I was going to get on here and tell you all about my last few weeks and the wonderful time I had on a vacation/holiday. But instead I need to get out my hurt and pain. K is engaged. I saw it right before I came on here to post about my cruise trip.
My heart feel like it’s been stabbed by an icicle. Or seared with a white hot fire poker. I tried to prepare myself for this… I knew it would come, someday. But it hurts so bad. I felt like i was punched in the gut. I felt like I was going to pass out and throw up at the same time. I couldn’t breathe.

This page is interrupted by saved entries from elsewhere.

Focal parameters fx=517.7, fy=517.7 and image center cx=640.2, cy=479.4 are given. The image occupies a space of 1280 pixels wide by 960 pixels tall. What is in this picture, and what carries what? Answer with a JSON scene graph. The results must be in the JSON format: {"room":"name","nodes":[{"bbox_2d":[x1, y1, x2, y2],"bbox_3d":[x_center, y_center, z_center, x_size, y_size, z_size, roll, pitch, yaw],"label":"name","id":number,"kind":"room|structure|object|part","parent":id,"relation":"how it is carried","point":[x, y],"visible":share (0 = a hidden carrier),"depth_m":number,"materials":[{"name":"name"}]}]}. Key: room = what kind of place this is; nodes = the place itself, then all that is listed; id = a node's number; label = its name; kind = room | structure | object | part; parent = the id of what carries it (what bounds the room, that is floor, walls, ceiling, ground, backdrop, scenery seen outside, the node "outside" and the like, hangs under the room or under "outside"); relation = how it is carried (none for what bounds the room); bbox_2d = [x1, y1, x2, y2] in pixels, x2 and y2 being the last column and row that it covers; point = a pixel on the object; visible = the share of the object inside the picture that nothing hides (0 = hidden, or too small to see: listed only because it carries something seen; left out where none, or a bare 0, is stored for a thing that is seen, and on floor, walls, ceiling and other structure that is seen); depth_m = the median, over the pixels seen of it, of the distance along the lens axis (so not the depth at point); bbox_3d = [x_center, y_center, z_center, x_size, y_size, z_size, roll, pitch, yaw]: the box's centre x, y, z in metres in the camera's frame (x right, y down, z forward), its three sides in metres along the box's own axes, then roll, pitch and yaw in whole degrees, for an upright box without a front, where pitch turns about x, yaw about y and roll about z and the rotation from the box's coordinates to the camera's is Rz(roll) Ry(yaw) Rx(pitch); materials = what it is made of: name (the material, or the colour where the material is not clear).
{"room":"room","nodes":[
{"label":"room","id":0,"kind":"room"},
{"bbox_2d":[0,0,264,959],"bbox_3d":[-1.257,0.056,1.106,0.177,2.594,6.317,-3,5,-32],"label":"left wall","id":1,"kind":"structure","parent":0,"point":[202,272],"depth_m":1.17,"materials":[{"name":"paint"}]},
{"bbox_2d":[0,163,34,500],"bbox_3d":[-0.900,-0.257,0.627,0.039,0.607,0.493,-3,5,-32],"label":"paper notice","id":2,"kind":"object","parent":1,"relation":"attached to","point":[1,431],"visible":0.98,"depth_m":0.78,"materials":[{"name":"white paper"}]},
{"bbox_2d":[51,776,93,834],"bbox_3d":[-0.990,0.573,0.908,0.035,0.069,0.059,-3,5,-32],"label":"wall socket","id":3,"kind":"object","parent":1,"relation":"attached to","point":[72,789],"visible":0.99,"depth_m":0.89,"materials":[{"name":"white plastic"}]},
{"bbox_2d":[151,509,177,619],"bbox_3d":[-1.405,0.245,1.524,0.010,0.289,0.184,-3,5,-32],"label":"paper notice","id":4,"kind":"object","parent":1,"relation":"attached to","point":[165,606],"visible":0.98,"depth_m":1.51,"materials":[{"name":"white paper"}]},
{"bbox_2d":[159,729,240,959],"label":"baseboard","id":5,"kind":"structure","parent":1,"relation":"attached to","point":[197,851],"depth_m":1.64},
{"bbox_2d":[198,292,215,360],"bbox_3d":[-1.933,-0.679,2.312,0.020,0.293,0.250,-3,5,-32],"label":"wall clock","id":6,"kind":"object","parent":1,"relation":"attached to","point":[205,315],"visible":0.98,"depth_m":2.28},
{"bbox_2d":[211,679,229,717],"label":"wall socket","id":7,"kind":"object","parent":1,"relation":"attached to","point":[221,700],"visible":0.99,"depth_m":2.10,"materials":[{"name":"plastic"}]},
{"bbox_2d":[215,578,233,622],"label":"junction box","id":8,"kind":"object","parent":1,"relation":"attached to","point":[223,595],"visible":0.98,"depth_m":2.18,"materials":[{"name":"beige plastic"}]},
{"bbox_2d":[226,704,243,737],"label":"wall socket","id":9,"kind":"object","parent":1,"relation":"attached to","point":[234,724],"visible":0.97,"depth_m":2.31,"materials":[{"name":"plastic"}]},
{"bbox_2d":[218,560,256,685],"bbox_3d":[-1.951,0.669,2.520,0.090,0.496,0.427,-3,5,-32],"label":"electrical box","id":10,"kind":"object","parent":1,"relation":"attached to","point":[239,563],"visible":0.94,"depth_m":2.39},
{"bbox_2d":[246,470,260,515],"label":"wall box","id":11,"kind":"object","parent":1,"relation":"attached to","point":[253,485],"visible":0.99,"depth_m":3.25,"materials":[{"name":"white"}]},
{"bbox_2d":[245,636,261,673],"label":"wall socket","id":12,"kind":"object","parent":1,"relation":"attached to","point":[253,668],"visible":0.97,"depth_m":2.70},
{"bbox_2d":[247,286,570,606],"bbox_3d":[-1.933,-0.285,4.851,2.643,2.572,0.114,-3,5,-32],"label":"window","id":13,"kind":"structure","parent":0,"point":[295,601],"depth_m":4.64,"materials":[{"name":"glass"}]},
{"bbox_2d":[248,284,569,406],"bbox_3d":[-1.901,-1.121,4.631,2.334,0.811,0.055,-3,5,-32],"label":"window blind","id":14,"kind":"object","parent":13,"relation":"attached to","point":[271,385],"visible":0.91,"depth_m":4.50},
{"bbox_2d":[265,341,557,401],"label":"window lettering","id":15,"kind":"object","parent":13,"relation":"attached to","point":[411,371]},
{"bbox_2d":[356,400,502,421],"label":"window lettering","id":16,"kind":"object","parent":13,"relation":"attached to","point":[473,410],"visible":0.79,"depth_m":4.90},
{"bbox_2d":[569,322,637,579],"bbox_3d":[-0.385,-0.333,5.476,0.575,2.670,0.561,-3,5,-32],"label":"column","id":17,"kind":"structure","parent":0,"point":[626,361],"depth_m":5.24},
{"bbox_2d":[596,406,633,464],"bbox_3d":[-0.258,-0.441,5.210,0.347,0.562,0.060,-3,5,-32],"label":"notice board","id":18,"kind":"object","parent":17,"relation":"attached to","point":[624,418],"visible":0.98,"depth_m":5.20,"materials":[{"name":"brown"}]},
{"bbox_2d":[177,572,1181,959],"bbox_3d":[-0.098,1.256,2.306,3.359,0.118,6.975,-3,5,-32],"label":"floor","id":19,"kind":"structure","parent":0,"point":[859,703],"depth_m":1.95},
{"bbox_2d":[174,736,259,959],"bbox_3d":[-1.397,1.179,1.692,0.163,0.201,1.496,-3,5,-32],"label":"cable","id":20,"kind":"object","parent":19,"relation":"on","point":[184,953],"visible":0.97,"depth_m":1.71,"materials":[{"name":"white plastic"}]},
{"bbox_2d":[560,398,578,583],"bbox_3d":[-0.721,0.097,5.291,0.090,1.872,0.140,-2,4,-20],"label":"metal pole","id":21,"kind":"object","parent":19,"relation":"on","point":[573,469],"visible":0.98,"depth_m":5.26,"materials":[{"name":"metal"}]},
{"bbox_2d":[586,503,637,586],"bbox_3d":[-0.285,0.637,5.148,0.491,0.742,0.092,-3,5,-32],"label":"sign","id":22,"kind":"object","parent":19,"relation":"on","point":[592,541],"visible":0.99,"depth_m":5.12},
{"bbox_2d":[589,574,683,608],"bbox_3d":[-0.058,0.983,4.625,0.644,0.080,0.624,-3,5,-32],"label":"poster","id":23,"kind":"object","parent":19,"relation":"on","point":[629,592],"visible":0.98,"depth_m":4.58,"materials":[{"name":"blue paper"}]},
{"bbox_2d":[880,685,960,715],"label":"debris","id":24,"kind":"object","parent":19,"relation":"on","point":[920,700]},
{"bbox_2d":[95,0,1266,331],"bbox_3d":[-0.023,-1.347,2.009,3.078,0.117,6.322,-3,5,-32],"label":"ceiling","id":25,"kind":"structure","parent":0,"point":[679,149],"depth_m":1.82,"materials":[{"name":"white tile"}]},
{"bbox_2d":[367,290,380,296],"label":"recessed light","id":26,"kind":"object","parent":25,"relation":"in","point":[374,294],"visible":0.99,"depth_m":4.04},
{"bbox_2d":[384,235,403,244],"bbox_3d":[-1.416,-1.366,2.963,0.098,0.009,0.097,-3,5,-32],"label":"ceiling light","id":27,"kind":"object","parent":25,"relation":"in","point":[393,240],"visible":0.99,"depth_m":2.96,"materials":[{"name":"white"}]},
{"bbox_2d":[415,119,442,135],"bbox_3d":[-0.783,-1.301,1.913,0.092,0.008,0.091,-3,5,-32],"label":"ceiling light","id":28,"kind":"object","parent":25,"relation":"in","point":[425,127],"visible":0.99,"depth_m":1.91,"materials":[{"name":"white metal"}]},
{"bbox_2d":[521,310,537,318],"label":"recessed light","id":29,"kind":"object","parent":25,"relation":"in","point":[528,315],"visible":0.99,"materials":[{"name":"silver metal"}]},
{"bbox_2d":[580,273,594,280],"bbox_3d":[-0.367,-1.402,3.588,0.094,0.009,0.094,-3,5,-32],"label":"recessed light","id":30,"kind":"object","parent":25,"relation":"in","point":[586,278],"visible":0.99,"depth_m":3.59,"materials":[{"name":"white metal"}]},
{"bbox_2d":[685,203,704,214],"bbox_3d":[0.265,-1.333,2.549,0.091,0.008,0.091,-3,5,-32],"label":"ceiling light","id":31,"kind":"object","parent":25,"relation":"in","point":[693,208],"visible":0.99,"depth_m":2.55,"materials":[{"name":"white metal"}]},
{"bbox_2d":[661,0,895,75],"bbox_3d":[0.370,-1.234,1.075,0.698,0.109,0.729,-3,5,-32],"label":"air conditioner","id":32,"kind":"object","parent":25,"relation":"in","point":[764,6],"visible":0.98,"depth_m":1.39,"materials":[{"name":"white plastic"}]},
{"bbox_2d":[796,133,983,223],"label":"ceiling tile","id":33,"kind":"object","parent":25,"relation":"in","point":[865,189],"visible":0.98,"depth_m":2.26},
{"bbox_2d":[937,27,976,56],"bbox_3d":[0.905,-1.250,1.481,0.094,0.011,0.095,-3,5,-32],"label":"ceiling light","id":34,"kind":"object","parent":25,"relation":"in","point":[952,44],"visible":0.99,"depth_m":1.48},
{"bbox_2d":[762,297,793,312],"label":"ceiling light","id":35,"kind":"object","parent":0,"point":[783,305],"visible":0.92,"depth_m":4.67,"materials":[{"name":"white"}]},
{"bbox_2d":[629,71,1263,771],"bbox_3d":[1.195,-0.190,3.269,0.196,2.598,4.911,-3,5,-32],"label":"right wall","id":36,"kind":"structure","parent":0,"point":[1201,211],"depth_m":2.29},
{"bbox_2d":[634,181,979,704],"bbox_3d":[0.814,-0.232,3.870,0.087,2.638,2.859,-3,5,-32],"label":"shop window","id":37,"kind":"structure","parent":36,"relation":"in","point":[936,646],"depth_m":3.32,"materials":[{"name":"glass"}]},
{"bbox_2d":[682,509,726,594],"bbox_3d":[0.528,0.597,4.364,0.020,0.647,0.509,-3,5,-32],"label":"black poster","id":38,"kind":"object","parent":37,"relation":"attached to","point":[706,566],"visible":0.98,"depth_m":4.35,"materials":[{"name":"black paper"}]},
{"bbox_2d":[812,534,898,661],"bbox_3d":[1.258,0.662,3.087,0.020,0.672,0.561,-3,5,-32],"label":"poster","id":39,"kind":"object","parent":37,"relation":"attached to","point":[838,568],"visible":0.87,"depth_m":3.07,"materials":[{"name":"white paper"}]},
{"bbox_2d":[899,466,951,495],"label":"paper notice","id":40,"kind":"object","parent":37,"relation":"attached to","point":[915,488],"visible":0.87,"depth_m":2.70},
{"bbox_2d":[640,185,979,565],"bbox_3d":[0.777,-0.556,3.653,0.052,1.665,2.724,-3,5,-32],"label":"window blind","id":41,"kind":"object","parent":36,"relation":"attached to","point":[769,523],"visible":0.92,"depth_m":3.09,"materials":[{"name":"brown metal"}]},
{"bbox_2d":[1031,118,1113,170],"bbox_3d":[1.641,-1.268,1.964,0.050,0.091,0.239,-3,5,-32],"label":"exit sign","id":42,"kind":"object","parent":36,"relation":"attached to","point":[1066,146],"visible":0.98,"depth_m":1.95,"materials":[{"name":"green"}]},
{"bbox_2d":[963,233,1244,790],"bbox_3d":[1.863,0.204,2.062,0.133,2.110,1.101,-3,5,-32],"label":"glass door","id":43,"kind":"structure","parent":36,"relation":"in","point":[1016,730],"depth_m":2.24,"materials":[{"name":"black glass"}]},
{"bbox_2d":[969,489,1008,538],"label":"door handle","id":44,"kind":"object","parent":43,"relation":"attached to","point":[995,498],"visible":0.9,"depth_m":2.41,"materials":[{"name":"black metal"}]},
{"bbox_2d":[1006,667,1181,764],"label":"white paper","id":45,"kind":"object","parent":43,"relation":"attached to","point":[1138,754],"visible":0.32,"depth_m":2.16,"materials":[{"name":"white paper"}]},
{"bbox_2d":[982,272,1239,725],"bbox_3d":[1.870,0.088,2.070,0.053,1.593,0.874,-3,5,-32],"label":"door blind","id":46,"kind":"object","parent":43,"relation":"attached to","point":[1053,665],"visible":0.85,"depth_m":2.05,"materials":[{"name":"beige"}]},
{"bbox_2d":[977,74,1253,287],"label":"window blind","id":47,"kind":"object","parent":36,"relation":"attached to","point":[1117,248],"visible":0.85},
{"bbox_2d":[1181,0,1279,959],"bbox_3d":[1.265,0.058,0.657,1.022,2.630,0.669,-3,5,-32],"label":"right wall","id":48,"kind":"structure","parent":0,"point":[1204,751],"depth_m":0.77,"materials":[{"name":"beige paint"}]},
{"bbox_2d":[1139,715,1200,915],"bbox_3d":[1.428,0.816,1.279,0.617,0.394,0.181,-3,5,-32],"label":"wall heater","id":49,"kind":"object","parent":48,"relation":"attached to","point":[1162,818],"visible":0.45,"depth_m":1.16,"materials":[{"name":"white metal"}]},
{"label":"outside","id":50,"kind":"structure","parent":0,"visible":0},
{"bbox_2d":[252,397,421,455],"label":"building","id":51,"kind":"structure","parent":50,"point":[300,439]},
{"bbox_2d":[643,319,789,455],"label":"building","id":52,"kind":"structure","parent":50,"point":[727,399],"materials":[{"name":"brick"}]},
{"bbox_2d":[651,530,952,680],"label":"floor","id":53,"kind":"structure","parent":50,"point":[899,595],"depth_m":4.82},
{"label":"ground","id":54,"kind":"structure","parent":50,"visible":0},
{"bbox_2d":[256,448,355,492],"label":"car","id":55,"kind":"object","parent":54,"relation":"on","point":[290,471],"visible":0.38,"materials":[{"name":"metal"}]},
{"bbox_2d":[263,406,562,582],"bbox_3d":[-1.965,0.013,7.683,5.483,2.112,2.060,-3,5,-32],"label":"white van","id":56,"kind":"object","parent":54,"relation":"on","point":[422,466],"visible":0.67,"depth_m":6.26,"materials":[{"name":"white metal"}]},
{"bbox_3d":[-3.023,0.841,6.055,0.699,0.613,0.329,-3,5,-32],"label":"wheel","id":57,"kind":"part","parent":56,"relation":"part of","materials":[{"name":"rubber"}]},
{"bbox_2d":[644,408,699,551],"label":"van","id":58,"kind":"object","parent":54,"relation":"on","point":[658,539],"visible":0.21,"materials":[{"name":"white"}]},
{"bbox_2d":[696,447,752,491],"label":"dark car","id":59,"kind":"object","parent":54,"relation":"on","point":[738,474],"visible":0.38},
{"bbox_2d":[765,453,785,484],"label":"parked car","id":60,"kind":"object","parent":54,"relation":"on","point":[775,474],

I can’t breathe.
It’s kind of ironic because just earlier today I was talking to a friend who is going through a rough break up about how I sometimes think about how different my life would be today if I hadn’t broken up with K. How I’m sure we would have been married and maybe even had a baby by now…
God…. I wish it didn’t hurt so bad… Just after getting home from my trip, I should be happy.. and all I feel now is like my heart is broken all over again. I can’t stop crying…
My regret is just overwhelming. I did this. I was too late.. It’s my fault that I’m here in this situation… God, I can’t help but hate myself a little bit.. I know, it all happened so long ago, and I was young, but if I hadn’t been so fucked up, we could have worked it out, and it would be me he was marrying… Not her. It’s unbearable. I don’t know how to deal with this.
I just feel like I was finally free of my depression, and now I’m probably going to spiral back into it. I feel sick to my stomach.
He proposed in July, and either just now put it up, or it just now became visible for me since I’m not Facebook friends with him.
Oh God… I’m just going to go.. I don’t know what else to say.